When the average person on the street hears “data analytics,” their mind probably goes to some scene from Moneyball with Brad Pitt making an amazing choice for his next utility infielder based on esoteric stats handed to him by data wizard Jonah Hill. The process of how those numbers were generated, tabulated, and analyzed is left to the imagination.
In reality, data analytics sit at the tactical edge for our front-line warfighters, in the command center of battlefield leaders, and in the offices of defense policymakers. Data analytics are neither confined to a single type of decision maker nor to a single point in the life cycle of an event, battle, or decision. There is no clean line on the collection of data and its analysis…we don’t get to stop the mission while we examine what we have so far. As intelligence is collected, the analysis is creating even more data, revealing unknown correlations and insights.
Across the board (space, time, mission, etc.), we need to connect the dots.

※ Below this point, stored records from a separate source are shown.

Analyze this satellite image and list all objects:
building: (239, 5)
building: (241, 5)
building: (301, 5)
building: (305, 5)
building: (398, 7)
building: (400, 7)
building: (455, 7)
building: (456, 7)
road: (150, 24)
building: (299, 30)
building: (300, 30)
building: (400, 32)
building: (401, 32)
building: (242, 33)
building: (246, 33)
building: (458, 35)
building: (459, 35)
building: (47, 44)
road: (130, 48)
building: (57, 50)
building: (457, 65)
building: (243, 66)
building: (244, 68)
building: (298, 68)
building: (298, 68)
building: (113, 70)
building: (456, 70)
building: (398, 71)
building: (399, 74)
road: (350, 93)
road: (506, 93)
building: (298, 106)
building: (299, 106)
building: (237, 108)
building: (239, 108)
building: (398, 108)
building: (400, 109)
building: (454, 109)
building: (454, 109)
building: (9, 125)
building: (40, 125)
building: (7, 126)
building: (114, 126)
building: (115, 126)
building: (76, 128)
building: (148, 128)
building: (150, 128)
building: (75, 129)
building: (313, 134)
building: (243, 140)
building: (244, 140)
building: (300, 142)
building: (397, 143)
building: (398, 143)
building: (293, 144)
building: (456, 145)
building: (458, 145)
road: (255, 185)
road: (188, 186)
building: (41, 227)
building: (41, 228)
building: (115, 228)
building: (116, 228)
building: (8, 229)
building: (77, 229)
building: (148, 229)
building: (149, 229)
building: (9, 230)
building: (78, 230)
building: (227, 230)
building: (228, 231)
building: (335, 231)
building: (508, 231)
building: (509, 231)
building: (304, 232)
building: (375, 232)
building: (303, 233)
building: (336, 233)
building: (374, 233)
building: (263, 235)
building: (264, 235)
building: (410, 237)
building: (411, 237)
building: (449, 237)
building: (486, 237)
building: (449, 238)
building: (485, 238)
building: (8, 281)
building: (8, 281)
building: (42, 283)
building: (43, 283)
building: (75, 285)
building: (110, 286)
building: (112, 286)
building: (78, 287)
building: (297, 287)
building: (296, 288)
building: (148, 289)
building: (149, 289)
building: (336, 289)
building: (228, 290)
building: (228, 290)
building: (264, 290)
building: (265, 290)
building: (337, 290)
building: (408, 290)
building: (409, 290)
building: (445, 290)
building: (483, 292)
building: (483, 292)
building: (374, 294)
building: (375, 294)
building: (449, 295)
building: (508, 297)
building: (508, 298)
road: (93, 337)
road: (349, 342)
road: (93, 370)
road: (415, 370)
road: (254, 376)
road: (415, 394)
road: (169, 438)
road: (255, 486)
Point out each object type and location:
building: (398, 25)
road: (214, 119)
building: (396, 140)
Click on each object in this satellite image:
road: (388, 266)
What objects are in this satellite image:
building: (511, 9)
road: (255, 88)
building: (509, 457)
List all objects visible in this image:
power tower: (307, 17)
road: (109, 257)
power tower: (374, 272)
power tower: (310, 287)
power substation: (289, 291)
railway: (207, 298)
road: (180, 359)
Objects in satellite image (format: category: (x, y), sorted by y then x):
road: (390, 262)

The way we do that is by becoming a broker of efficiency, which means some difficult prep work.
For a baseball general manager, he or she is presented with a vast array of data that is all measured and captured in the same way. Every baseball team, every sports reporter, every fan, and every data analyst has access to a library of statistics that are commonly understood and accessible. All they have to do is decide how to analyze that high-quality data. Those of us supporting warfighters at the edge do not have that luxury.
Baseball general managers have data that's all measured and captured in the same way, but we don't have that luxury in the warfighting realm.